On April 12, UPI saw its second major outage in less than three weeks. A similar issue occurred on March 26. Two smaller, isolated incidents were also reported, likely caused by year-end load on banking infrastructure.

Fintech executives and digital banking heads are sounding alarms, pointing out that with over 40 crore users and 83% of digital payments routed through UPI, even a 10-minute downtime halts nearly 24 lakh merchant transactions. Around 65% of UPI payments are merchant-related, highlighting its central role in Indian commerce—from bill payments to IPOs and daily retail sales.

A senior digital banking executive noted, “Many Indians don’t carry wallets anymore. If UPI fails, commerce pauses.”

Though NPCI (National Payments Corporation of India), which manages UPI, targets 1 billion daily transactions, recent outages occurred even on days with moderate traffic. For example, on April 12, when the system failed, only 550 million transactions were processed—lower than the 620 million on prior stable days.

Experts suggest the strain on Core Banking Systems (CBS) of major banks like SBI and HDFC could be the cause. Notably, 86% of UPI transactions are below ₹500, and CBS was never designed to handle 500 million+ microtransactions daily.
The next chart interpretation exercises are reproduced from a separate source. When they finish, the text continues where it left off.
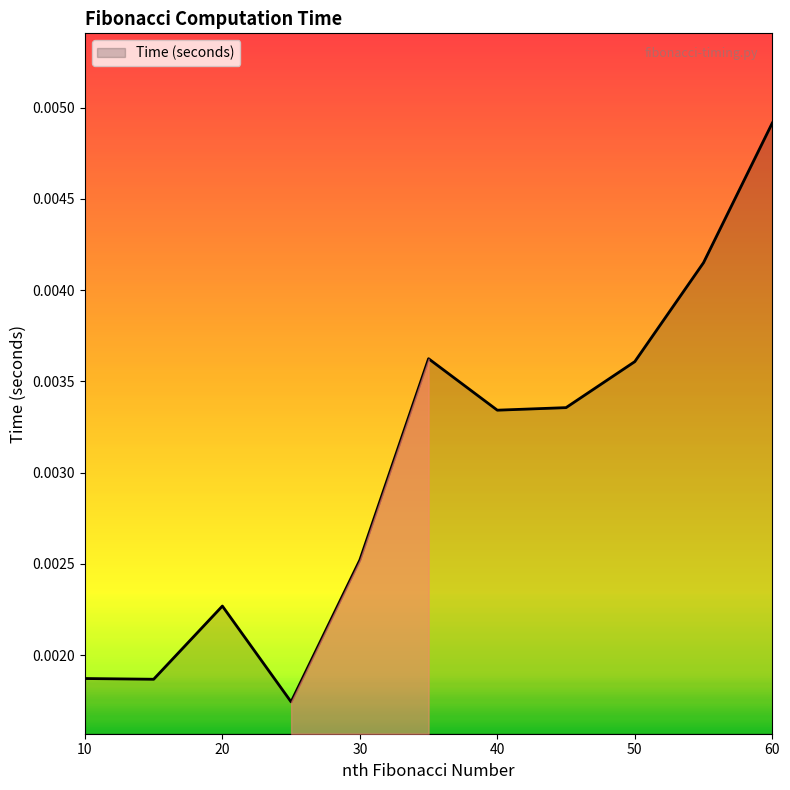

Where is the first local minimum?

15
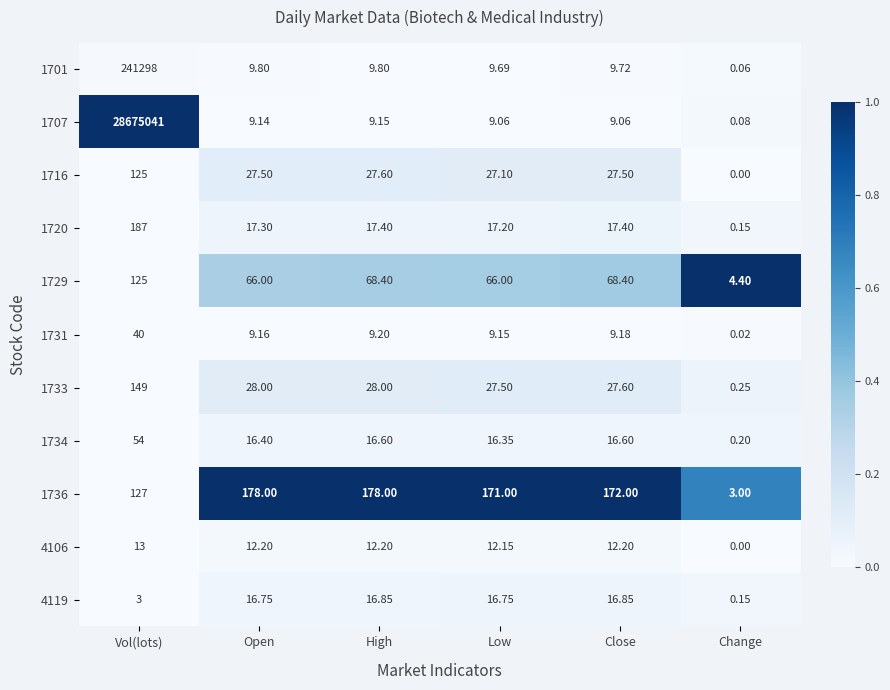

At how many categories does at least one series exceed 0?

6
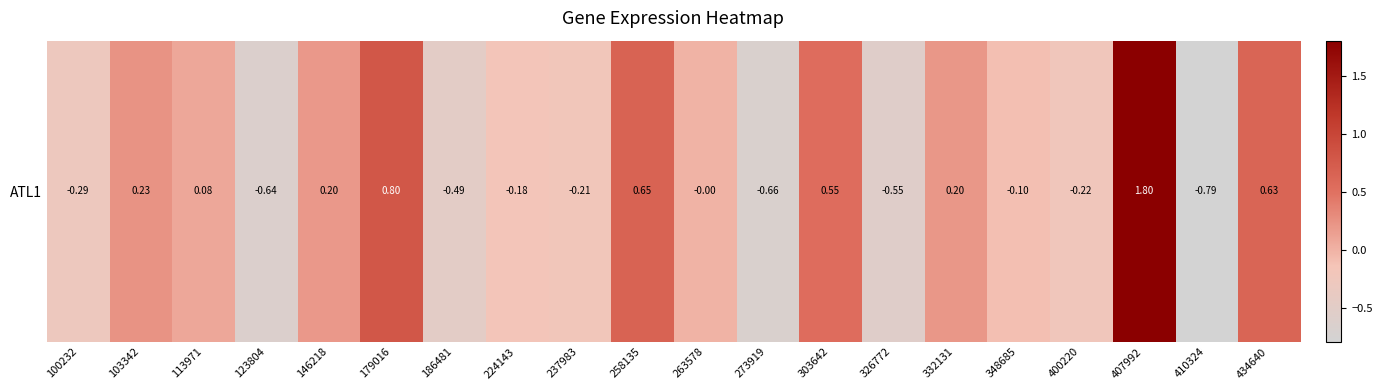

Is it true that the value at 332131 is 0.1?

False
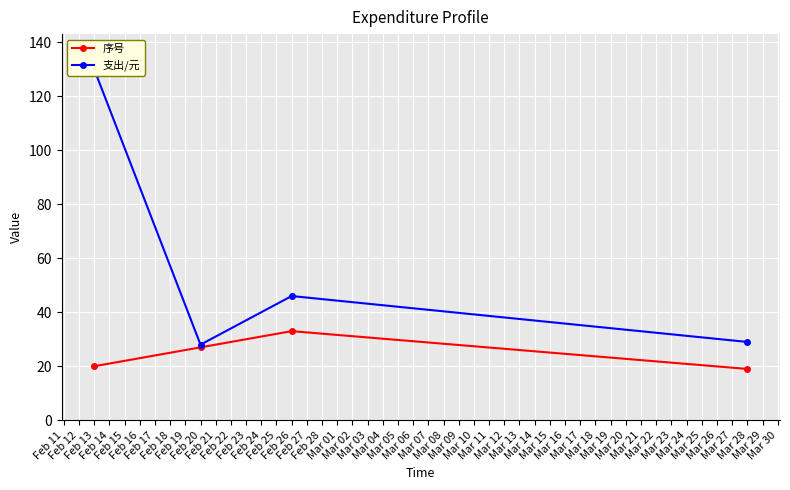

What is the minimum value for 序号?

19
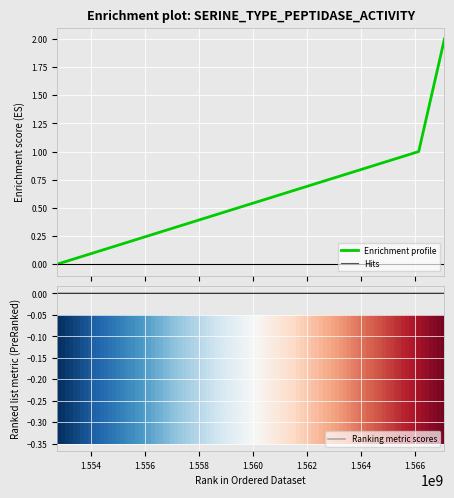

True or false: Ranking metric scores has a value of 0 at 1.556.

True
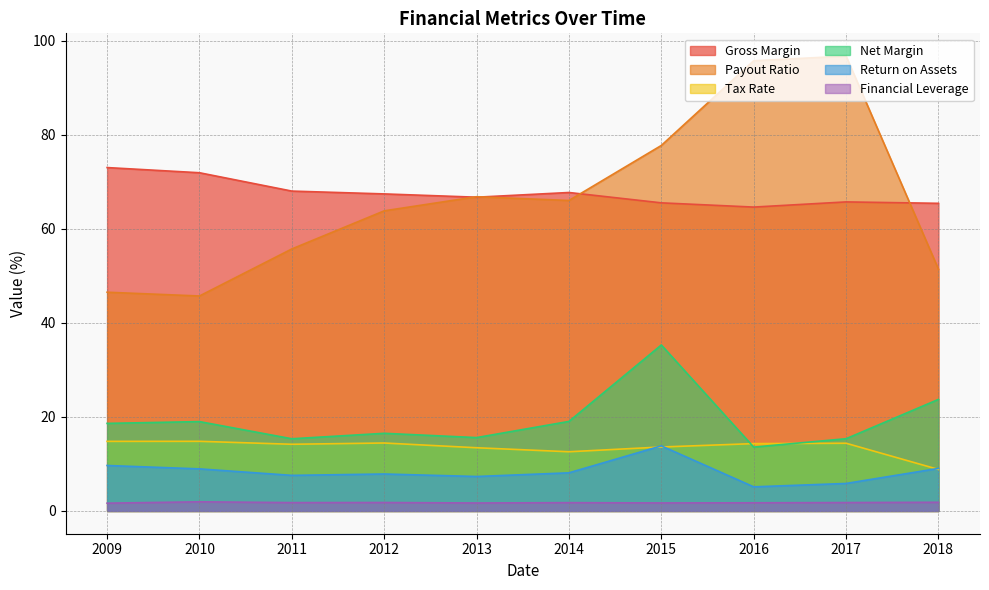

Is it true that Tax Rate equals 22.3 at 2017?

False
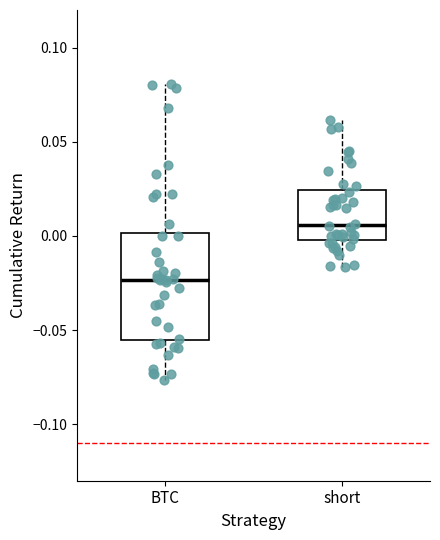

Reading left to right, read every box against the y-axis: the position of its median line, the range the box covers, and the ends of its whiskers. The values are not printed on the chart, so give them approximately, as read against the axis.

BTC: median -0.025, box -0.055 to 0.000, whiskers -0.075 to 0.080
short: median 0.005, box 0.000 to 0.025, whiskers -0.015 to 0.060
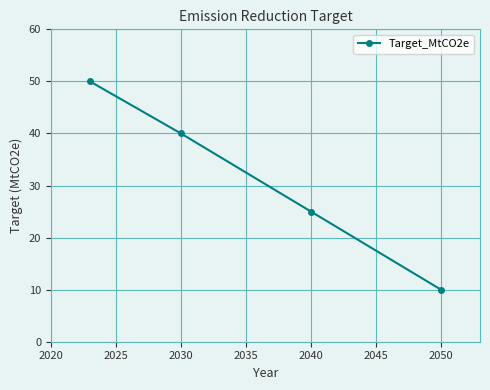

True or false: the data has more than 0 interior local peaks.

False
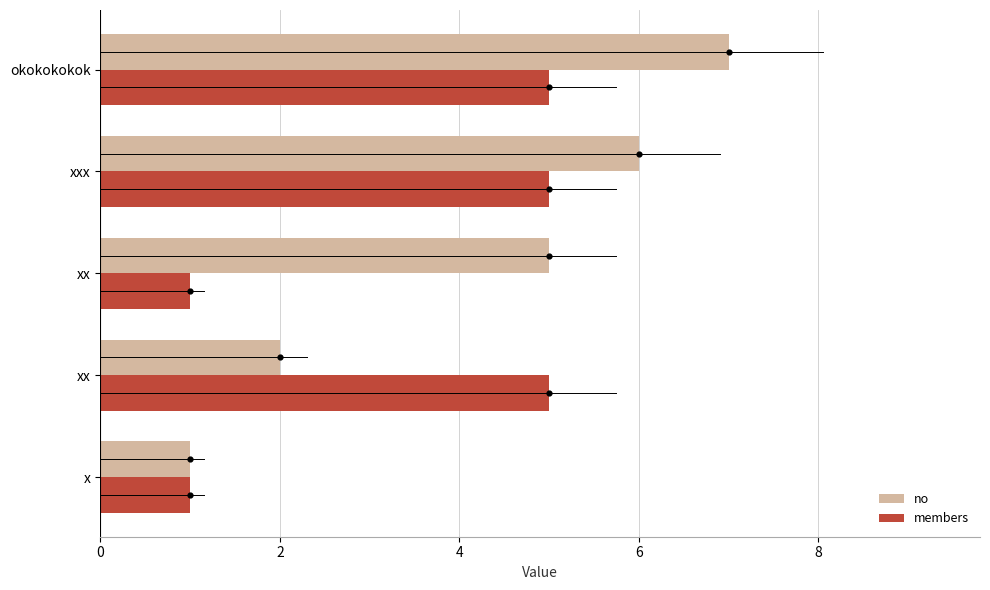

Which series reaches the maximum Y coordinate?

no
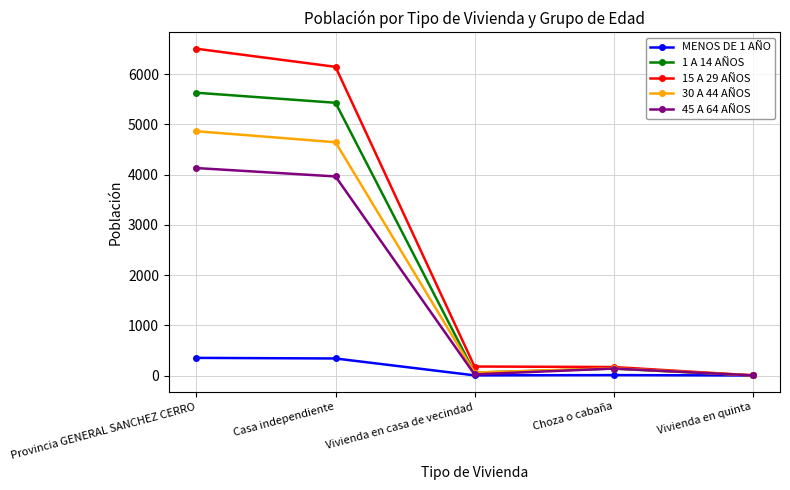

True or false: 15 A 29 AÑOS has more than 2 points higher than both neighbors.

False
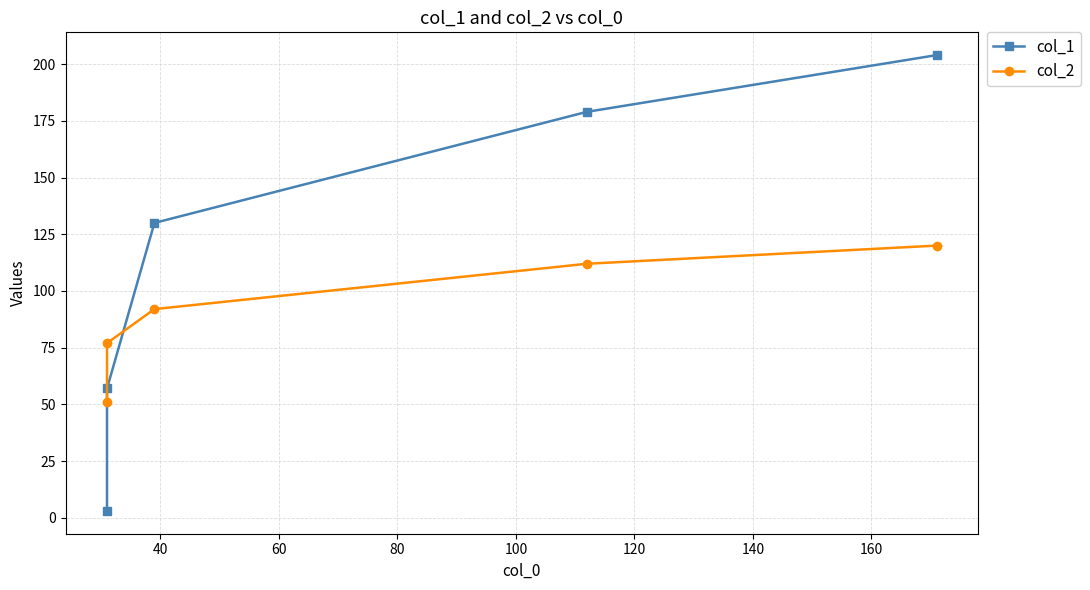

What is the sum of all col_1 values?

573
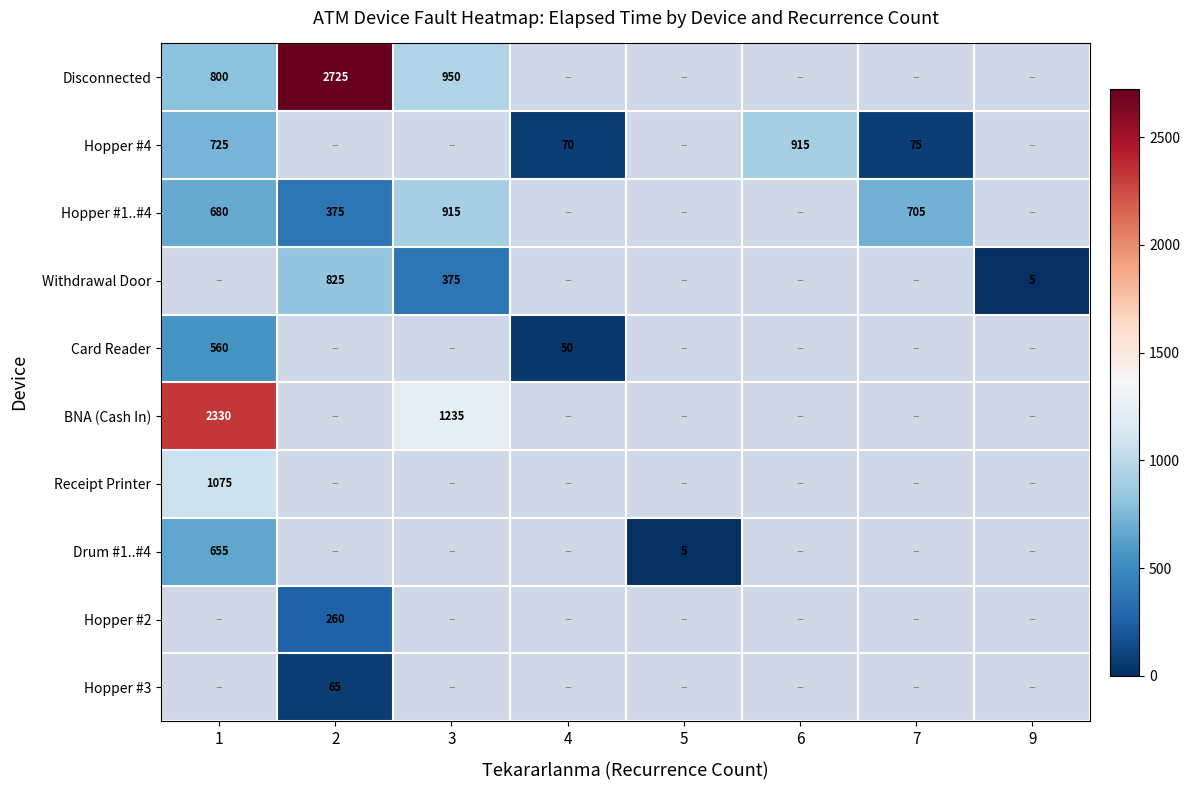

Is it true that Hopper #1..#4 equals 175 at 2?

False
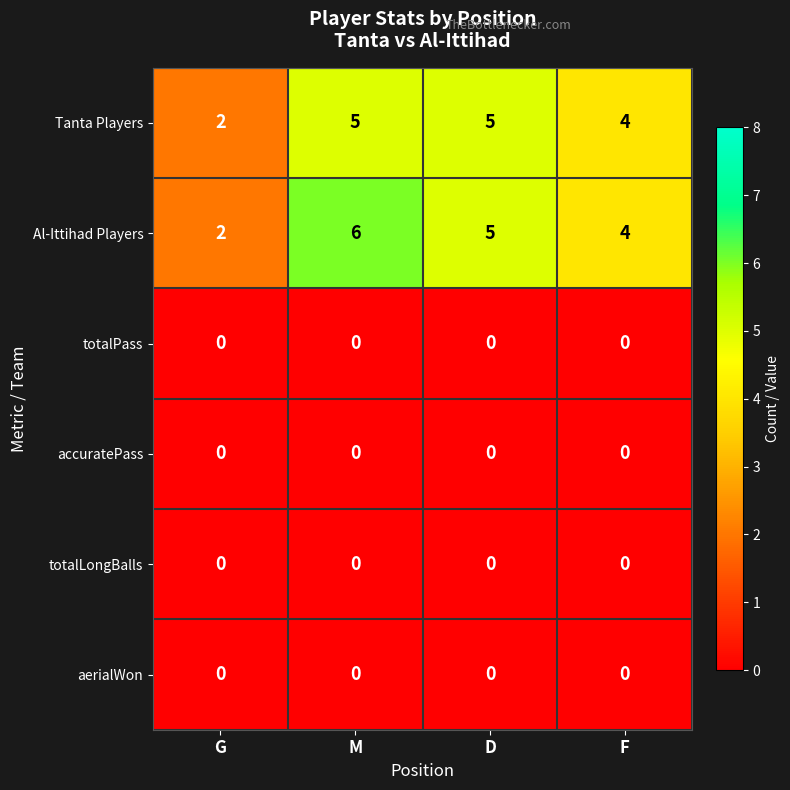

At which label does Al-Ittihad Players reach its minimum?

G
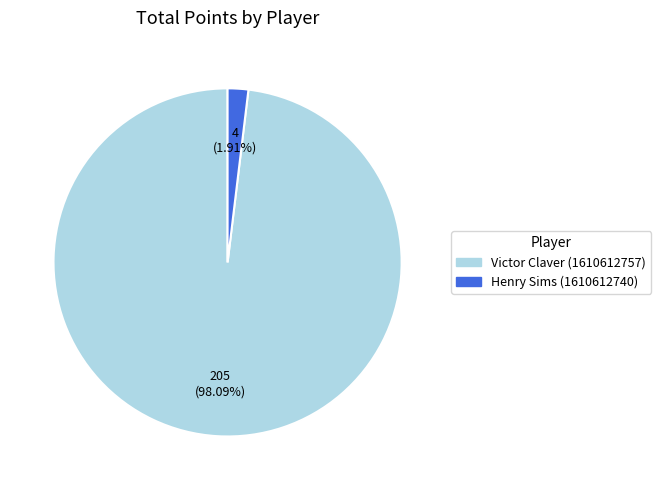

To the nearest percent, what portion does Henry Sims (1610612740) represent?

2%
Technical Declines (TD)—when a transaction fails due to server or tech errors—remain a key metric. While private banks maintain low TDs (<0.1%), SBI recorded 0.9% in March, higher than many other public banks, affecting the ecosystem’s overall performance.

Despite NPCI’s introduction of UPI Lite—a feature aimed at offloading small-ticket payments—its adoption remains minimal at 25–30 lakh transactions/day, offering limited relief.

According to policy researcher Dr. Srinath Sridharan, the situation underscores the need to revisit the New Umbrella Entity (NUE) proposal—not to replace NPCI, but to add redundancy and foster competition. Though the RBI put NUE plans on hold due to a lack of innovation, fintech leaders believe it’s time to revisit it for system resilience.

Others call for alternate CBS infrastructure, better fallback systems, and broader TPAP (Third-Party App Provider) diversification—especially with the 30% cap on UPI market share for platforms like PhonePe and Google Pay now extended to December 31, 2026.

“The goal must be clear: build a digital payment backbone rooted in competition, contingency, and continuity,” Sridharan added.